Rethinking Dataset Distillation: Hard Truths about Soft Labels
arXiv cs.LG / 4/22/2026
💬 OpinionIdeas & Deep AnalysisModels & Research
Key Points
- New evidence suggests that, in soft-label downstream training, simple random subsets can match state-of-the-art dataset distillation (DD) methods, undermining assumptions that DD quality improvements always matter.
- A scalability analysis across soft-label (SL), fixed soft-label (SL), and hard-label (HL) regimes finds that high-quality coresets do not clearly beat random baselines in SL and SL+KD, and performance saturates near full-dataset levels in the SL+KD setting for a fixed compute budget.

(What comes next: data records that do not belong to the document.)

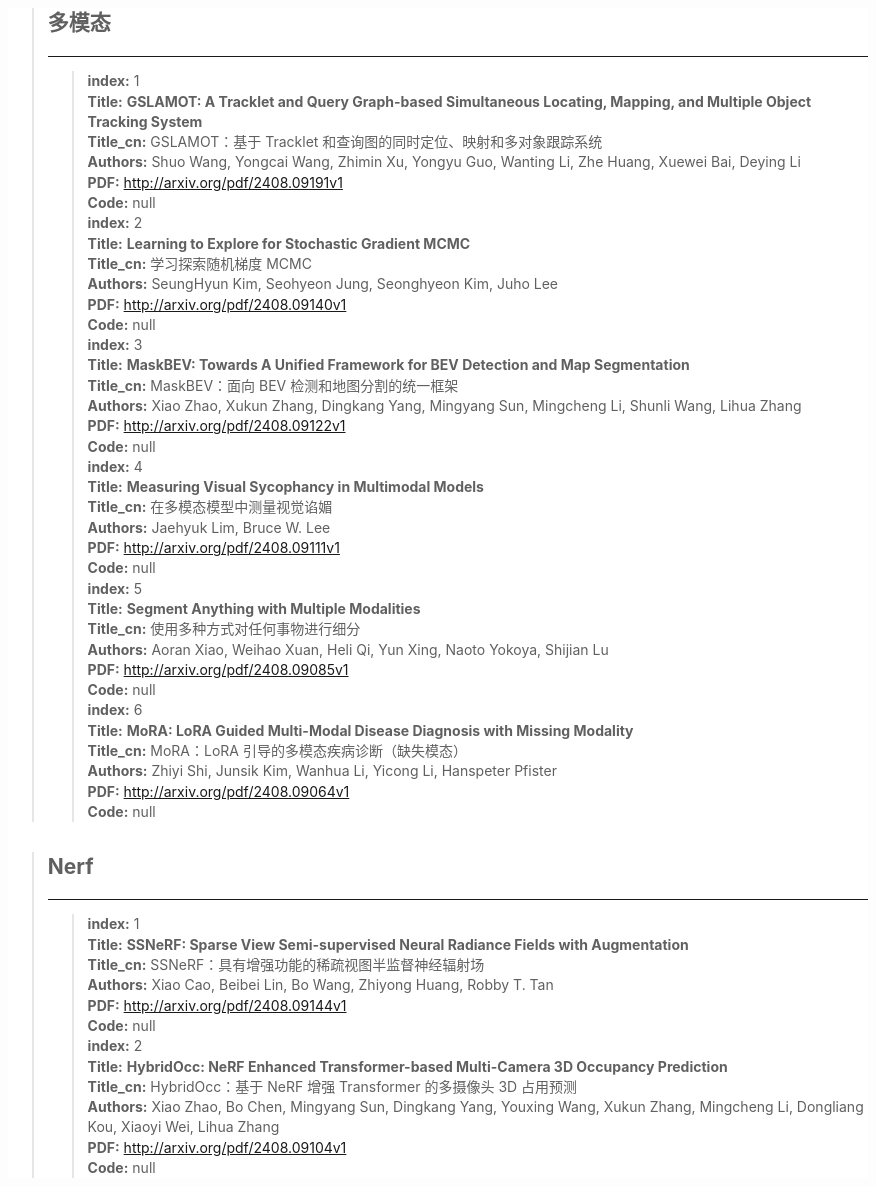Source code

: >## **多模态**
>---
>>**index:** 1<br />
**Title:** **GSLAMOT: A Tracklet and Query Graph-based Simultaneous Locating, Mapping, and Multiple Object Tracking System**<br />
**Title_cn:** GSLAMOT：基于 Tracklet 和查询图的同时定位、映射和多对象跟踪系统<br />
**Authors:** Shuo Wang, Yongcai Wang, Zhimin Xu, Yongyu Guo, Wanting Li, Zhe Huang, Xuewei Bai, Deying Li<br />
**PDF:** <http://arxiv.org/pdf/2408.09191v1><br />
**Code:** null<br />
>>**index:** 2<br />
**Title:** **Learning to Explore for Stochastic Gradient MCMC**<br />
**Title_cn:** 学习探索随机梯度 MCMC<br />
**Authors:** SeungHyun Kim, Seohyeon Jung, Seonghyeon Kim, Juho Lee<br />
**PDF:** <http://arxiv.org/pdf/2408.09140v1><br />
**Code:** null<br />
>>**index:** 3<br />
**Title:** **MaskBEV: Towards A Unified Framework for BEV Detection and Map Segmentation**<br />
**Title_cn:** MaskBEV：面向 BEV 检测和地图分割的统一框架<br />
**Authors:** Xiao Zhao, Xukun Zhang, Dingkang Yang, Mingyang Sun, Mingcheng Li, Shunli Wang, Lihua Zhang<br />
**PDF:** <http://arxiv.org/pdf/2408.09122v1><br />
**Code:** null<br />
>>**index:** 4<br />
**Title:** **Measuring Visual Sycophancy in Multimodal Models**<br />
**Title_cn:** 在多模态模型中测量视觉谄媚<br />
**Authors:** Jaehyuk Lim, Bruce W. Lee<br />
**PDF:** <http://arxiv.org/pdf/2408.09111v1><br />
**Code:** null<br />
>>**index:** 5<br />
**Title:** **Segment Anything with Multiple Modalities**<br />
**Title_cn:** 使用多种方式对任何事物进行细分<br />
**Authors:** Aoran Xiao, Weihao Xuan, Heli Qi, Yun Xing, Naoto Yokoya, Shijian Lu<br />
**PDF:** <http://arxiv.org/pdf/2408.09085v1><br />
**Code:** null<br />
>>**index:** 6<br />
**Title:** **MoRA: LoRA Guided Multi-Modal Disease Diagnosis with Missing Modality**<br />
**Title_cn:** MoRA：LoRA 引导的多模态疾病诊断（缺失模态）<br />
**Authors:** Zhiyi Shi, Junsik Kim, Wanhua Li, Yicong Li, Hanspeter Pfister<br />
**PDF:** <http://arxiv.org/pdf/2408.09064v1><br />
**Code:** null<br />

>## **Nerf**
>---
>>**index:** 1<br />
**Title:** **SSNeRF: Sparse View Semi-supervised Neural Radiance Fields with Augmentation**<br />
**Title_cn:** SSNeRF：具有增强功能的稀疏视图半监督神经辐射场<br />
**Authors:** Xiao Cao, Beibei Lin, Bo Wang, Zhiyong Huang, Robby T. Tan<br />
**PDF:** <http://arxiv.org/pdf/2408.09144v1><br />
**Code:** null<br />
>>**index:** 2<br />
**Title:** **HybridOcc: NeRF Enhanced Transformer-based Multi-Camera 3D Occupancy Prediction**<br />
**Title_cn:** HybridOcc：基于 NeRF 增强 Transformer 的多摄像头 3D 占用预测<br />
**Authors:** Xiao Zhao, Bo Chen, Mingyang Sun, Dingkang Yang, Youxing Wang, Xukun Zhang, Mingcheng Li, Dongliang Kou, Xiaoyi Wei, Lihua Zhang<br />
**PDF:** <http://arxiv.org/pdf/2408.09104v1><br />
**Code:** null<br />
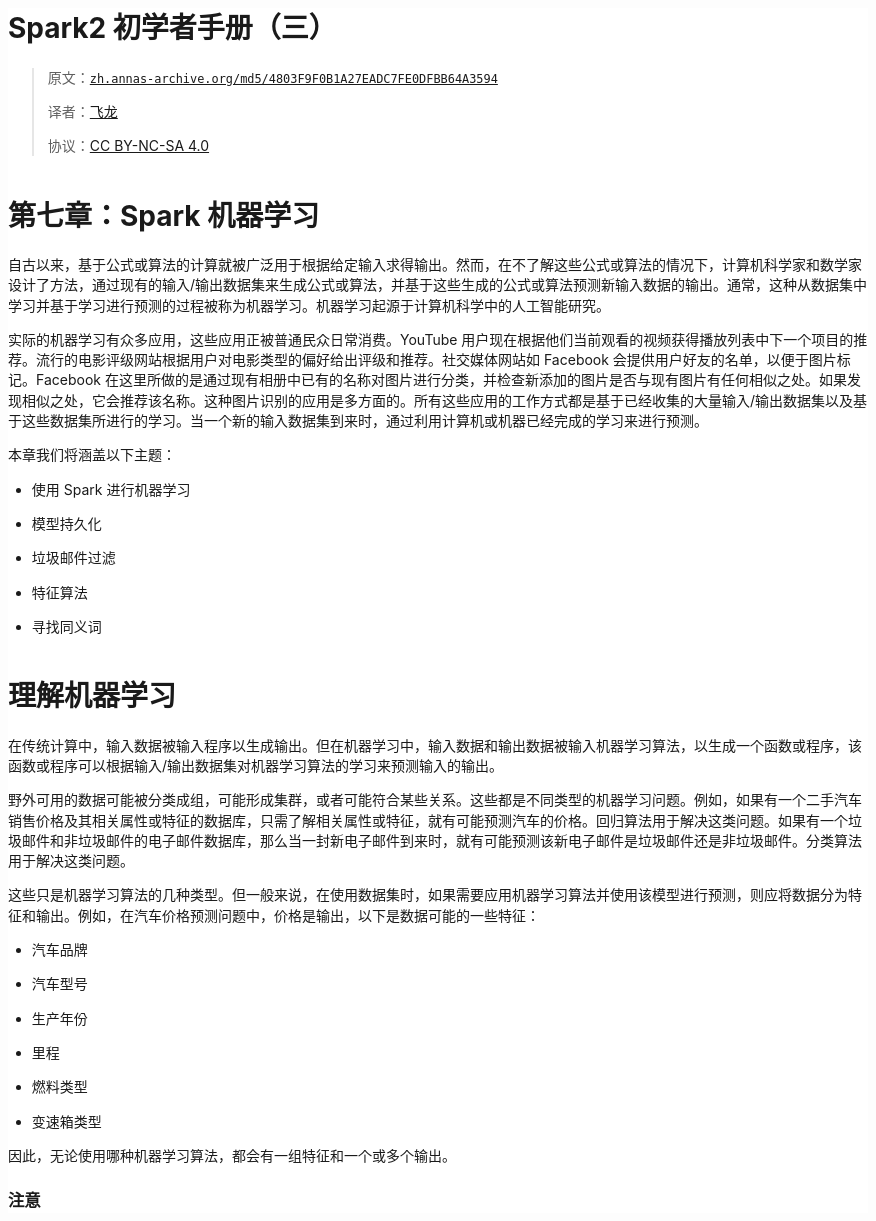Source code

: # Spark2 初学者手册（三）

> 原文：[`zh.annas-archive.org/md5/4803F9F0B1A27EADC7FE0DFBB64A3594`](https://zh.annas-archive.org/md5/4803F9F0B1A27EADC7FE0DFBB64A3594)
> 
> 译者：[飞龙](https://github.com/wizardforcel)
> 
> 协议：[CC BY-NC-SA 4.0](http://creativecommons.org/licenses/by-nc-sa/4.0/)

# 第七章：Spark 机器学习

自古以来，基于公式或算法的计算就被广泛用于根据给定输入求得输出。然而，在不了解这些公式或算法的情况下，计算机科学家和数学家设计了方法，通过现有的输入/输出数据集来生成公式或算法，并基于这些生成的公式或算法预测新输入数据的输出。通常，这种从数据集中学习并基于学习进行预测的过程被称为机器学习。机器学习起源于计算机科学中的人工智能研究。

实际的机器学习有众多应用，这些应用正被普通民众日常消费。YouTube 用户现在根据他们当前观看的视频获得播放列表中下一个项目的推荐。流行的电影评级网站根据用户对电影类型的偏好给出评级和推荐。社交媒体网站如 Facebook 会提供用户好友的名单，以便于图片标记。Facebook 在这里所做的是通过现有相册中已有的名称对图片进行分类，并检查新添加的图片是否与现有图片有任何相似之处。如果发现相似之处，它会推荐该名称。这种图片识别的应用是多方面的。所有这些应用的工作方式都是基于已经收集的大量输入/输出数据集以及基于这些数据集所进行的学习。当一个新的输入数据集到来时，通过利用计算机或机器已经完成的学习来进行预测。

本章我们将涵盖以下主题：

+   使用 Spark 进行机器学习

+   模型持久化

+   垃圾邮件过滤

+   特征算法

+   寻找同义词

# 理解机器学习

在传统计算中，输入数据被输入程序以生成输出。但在机器学习中，输入数据和输出数据被输入机器学习算法，以生成一个函数或程序，该函数或程序可以根据输入/输出数据集对机器学习算法的学习来预测输入的输出。

野外可用的数据可能被分类成组，可能形成集群，或者可能符合某些关系。这些都是不同类型的机器学习问题。例如，如果有一个二手汽车销售价格及其相关属性或特征的数据库，只需了解相关属性或特征，就有可能预测汽车的价格。回归算法用于解决这类问题。如果有一个垃圾邮件和非垃圾邮件的电子邮件数据库，那么当一封新电子邮件到来时，就有可能预测该新电子邮件是垃圾邮件还是非垃圾邮件。分类算法用于解决这类问题。

这些只是机器学习算法的几种类型。但一般来说，在使用数据集时，如果需要应用机器学习算法并使用该模型进行预测，则应将数据分为特征和输出。例如，在汽车价格预测问题中，价格是输出，以下是数据可能的一些特征：

+   汽车品牌

+   汽车型号

+   生产年份

+   里程

+   燃料类型

+   变速箱类型

因此，无论使用哪种机器学习算法，都会有一组特征和一个或多个输出。

### 注意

- The results challenge common evaluation practices that rely on soft labels, because—unlike hard-label settings—subset quality has negligible impact on evaluation outcomes under soft-label training.
- In the HL setting, only the RDED DD method consistently beats random baselines on ImageNet-1K, though it can still trail strong coreset approaches due to over-reliance on easy sample patches.
- The paper proposes CAD-Prune and a compute-aligned DD method CA2D, using compute-aware pruning to select optimally difficult samples and outperform existing DD methods on ImageNet-1K under various IPC settings.